> Which goes to show that Ctrl-C profiling is often enough to solve a simple problem, and it’s usually much easier than learning how to use a profiler and how to properly read its output
As the article says, this is a low frequency sampling profiler, which means it comes with all the caveats of a sampling profiler, and interpreting its output. As a very crude tool, sure, but it is not an excuse to not learnt to use a profiler. Perf, instruments and UIForETW are simple enough to use that anyone who can follow the instructions in this blog past can pick up the basics in the same length of time.
Sure, it's a fine technique if essentially one thing is consuming all the CPU time (and it shouldn't), which does happen.

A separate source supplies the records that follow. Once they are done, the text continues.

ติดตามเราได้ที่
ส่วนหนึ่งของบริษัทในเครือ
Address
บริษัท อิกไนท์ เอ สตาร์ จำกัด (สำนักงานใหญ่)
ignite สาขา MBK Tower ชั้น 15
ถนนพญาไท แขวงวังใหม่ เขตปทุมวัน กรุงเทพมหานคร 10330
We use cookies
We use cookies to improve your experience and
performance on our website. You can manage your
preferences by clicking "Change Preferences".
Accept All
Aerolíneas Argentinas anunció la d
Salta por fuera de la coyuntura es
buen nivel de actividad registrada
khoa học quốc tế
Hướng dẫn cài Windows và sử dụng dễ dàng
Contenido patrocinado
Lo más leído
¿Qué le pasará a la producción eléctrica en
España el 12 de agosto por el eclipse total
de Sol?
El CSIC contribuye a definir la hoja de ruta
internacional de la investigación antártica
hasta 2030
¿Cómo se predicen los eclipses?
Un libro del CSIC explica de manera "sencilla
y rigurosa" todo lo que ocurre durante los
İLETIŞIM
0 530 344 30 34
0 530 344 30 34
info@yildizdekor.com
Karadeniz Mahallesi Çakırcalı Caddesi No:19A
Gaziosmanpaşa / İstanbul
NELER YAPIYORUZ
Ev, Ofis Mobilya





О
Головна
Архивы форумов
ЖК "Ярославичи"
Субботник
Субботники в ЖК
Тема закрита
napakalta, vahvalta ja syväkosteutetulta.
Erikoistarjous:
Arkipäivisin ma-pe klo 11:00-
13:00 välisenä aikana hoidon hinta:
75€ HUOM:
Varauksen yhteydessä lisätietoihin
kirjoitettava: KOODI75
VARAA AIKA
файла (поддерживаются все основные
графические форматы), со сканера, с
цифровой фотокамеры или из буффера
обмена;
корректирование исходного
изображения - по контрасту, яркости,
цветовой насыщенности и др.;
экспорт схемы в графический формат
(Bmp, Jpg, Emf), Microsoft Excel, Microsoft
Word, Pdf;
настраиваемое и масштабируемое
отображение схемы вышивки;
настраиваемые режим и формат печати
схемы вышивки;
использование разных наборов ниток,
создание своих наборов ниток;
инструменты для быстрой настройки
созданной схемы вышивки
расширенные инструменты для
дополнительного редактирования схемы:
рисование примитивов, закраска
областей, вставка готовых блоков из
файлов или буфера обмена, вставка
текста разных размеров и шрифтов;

It becomes tedious when you're looking for the thing that consumes 20% or so of the CPU time.
Once upon a time (maybe even before pthreads) I made an automatic version of this using SIGALARM for profiling.
I made a wrapper (using LD_PRELOAD) around XSelectInput that would trigger the signal 0.1 seconds after a keyboard/mouse (or other event) was received... Then it would dump stack traces every 0.1 seconds where "slow" UI code was being executed (before next call to XSelectInput).
Ages ago, working on an embedded system we did something similar by running gdb server on the embedded machine and gdb on the server and running a script to collect periodic stack traces to get a sampling profiler.
I kind of do a variant of this sometimes with “pause” in the Xcode debugger. If I’ve just encountered some kind of hang or delay, often hitting that will put me in the right place in the threads/call stack to figure out what I did.
Wrap gdb in a shell script and you’ve got yourself an actual profiler: https://poormansprofiler.org/
The first footnote here had me cackling aloud. Don't miss the footnotes!
This is interestingly analogous to nelhage's memory sampling approach https://blog.nelhage.com/2013/03/tracking-an-eventmachine-le... where if something is leaking "at scale", let it - then gcore it, and pick a random page of the core and see what's there. (An even cheaper variant I've used a few times with python is to just run "strings | sort | uniq -c | sort -n" on the core, so you get the most common strings which are usually part of object metadata and give you a solid hint without needing to go in with a debugger...) The ^C approach basically samples time instead of memory.